Task description –
Only the number is wanted: how many lines below contain "vandaag"?

Data under study –
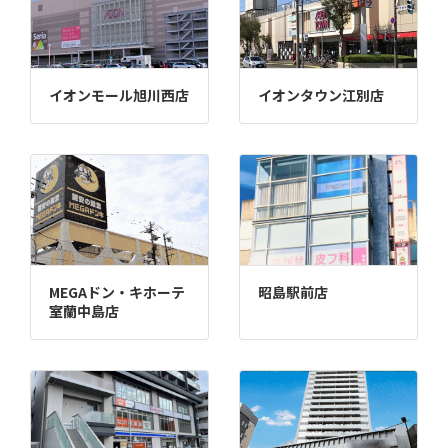
イオンモール旭川西店
イオンタウン江別店
MEGAドン・キホーテ
昭島駅前店
室蘭中島店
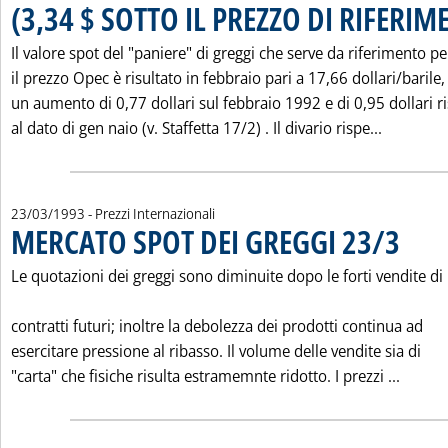
(3,34 $ SOTTO IL PREZZO DI RIFERIM
Il valore spot del "paniere" di greggi che serve da riferimento pe
il prezzo Opec è risultato in febbraio pari a 17,66 dollari/barile,
un aumento di 0,77 dollari sul febbraio 1992 e di 0,95 dollari r
Leggi tu
al dato di gen naio (v. Staffetta 17/2) . Il divario rispe...
23/03/1993
- Prezzi Internazionali
MERCATO SPOT DEI GREGGI 23/3
. Pubblica
Le quotazioni dei greggi sono diminuite dopo le forti vendite di
contratti futuri; inoltre la debolezza dei prodotti continua ad
esercitare pressione al ribasso. Il volume delle vendite sia di
Leggi 
"carta" che fisiche risulta estramemnte ridotto. I prezzi ...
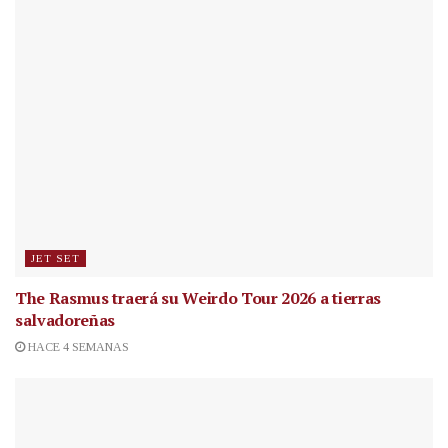
JET SET
The Rasmus traerá su Weirdo Tour 2026 a tierras
salvadoreñas
HACE 4 SEMANAS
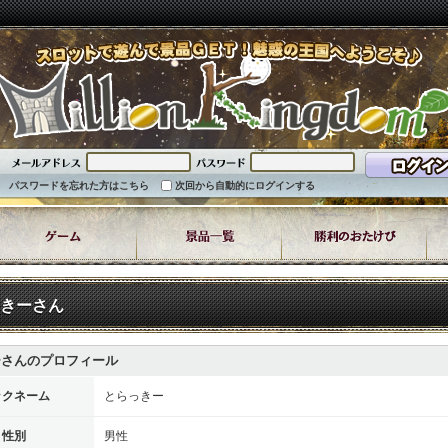
パスワードを忘れた方はこちら
次回から自動的にログインする
きーさん
ーさんのプロフィール
ックネーム
とらっきー
性別
男性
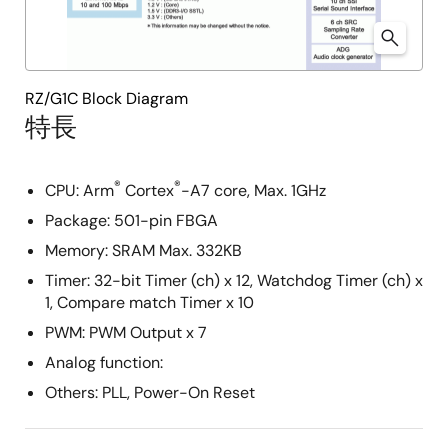
RZ/G1C Block Diagram
特長
®
®
CPU: Arm
Cortex
-A7 core, Max. 1GHz
Package: 501-pin FBGA
Memory: SRAM Max. 332KB
Timer: 32-bit Timer (ch) x 12, Watchdog Timer (ch) x
1, Compare match Timer x 10
PWM: PWM Output x 7
Analog function:
Others: PLL, Power-On Reset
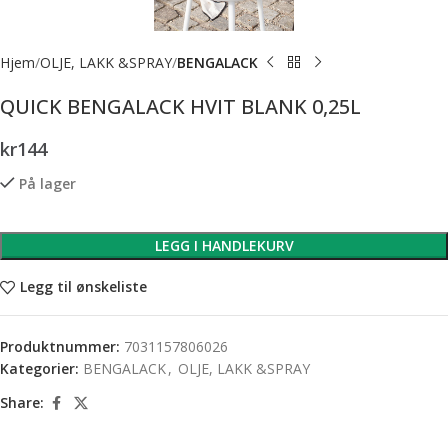
Hjem
OLJE, LAKK &SPRAY
BENGALACK
QUICK BENGALACK HVIT BLANK 0,25L
kr
144
På lager
LEGG I HANDLEKURV
Legg til ønskeliste
Produktnummer:
7031157806026
Kategorier:
BENGALACK
,
OLJE, LAKK &SPRAY
Share:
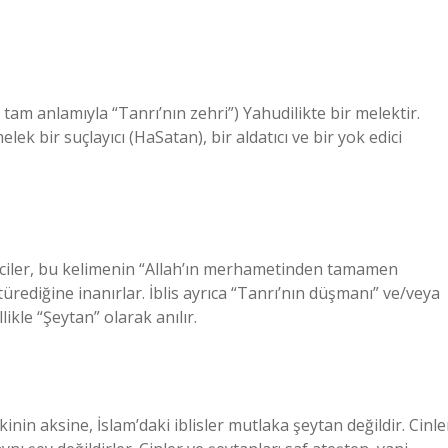
k bir suçlayıcı (HaSatan), bir aldatıcı ve bir yok edici
limciler, bu kelimenin “Allah’ın merhametinden tamamen
diğine inanırlar. İblis ayrıca “Tanrı’nın düşmanı” ve/veya
ikle “Şeytan” olarak anılır.
inin aksine, İslam’daki iblisler mutlaka şeytan değildir. Cinle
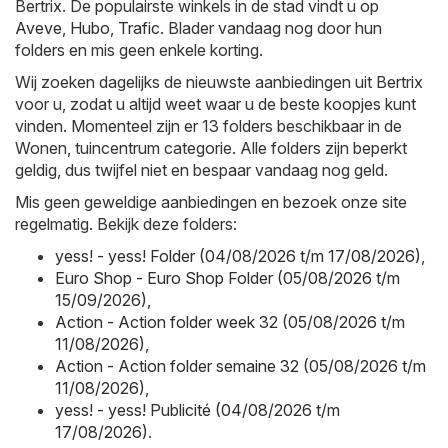
Bertrix. De populairste winkels in de stad vindt u op
Aveve
,
Hubo
,
Trafic
. Blader vandaag nog door hun
folders en mis geen enkele korting.
Wij zoeken dagelijks de nieuwste aanbiedingen uit Bertrix
voor u, zodat u altijd weet waar u de beste koopjes kunt
vinden. Momenteel zijn er 13 folders beschikbaar in de
Wonen, tuincentrum categorie. Alle folders zijn beperkt
geldig, dus twijfel niet en bespaar vandaag nog geld.
Mis geen geweldige aanbiedingen en bezoek onze site
regelmatig. Bekijk deze folders:
yess! - yess! Folder (04/08/2026 t/m 17/08/2026)
,
Euro Shop - Euro Shop Folder (05/08/2026 t/m
15/09/2026)
,
Action - Action folder week 32 (05/08/2026 t/m
11/08/2026)
,
Action - Action folder semaine 32 (05/08/2026 t/m
11/08/2026)
,
yess! - yess! Publicité (04/08/2026 t/m
17/08/2026)
.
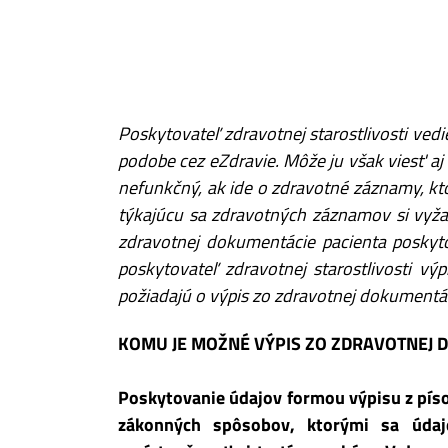
Poskytovateľ zdravotnej starostlivosti ved
podobe cez eZdravie. Môže ju však viesť aj
nefunkčný, ak ide o zdravotné záznamy, kt
týkajúcu sa zdravotných záznamov si vyža
zdravotnej dokumentácie pacienta posky
poskytovateľ zdravotnej starostlivosti v
požiadajú o výpis zo zdravotnej dokumentá
KOMU JE MOŽNÉ VÝPIS ZO ZDRAVOTNEJ 
Poskytovanie údajov formou výpisu z pís
zákonných spôsobov, ktorými sa údaj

Response area –
2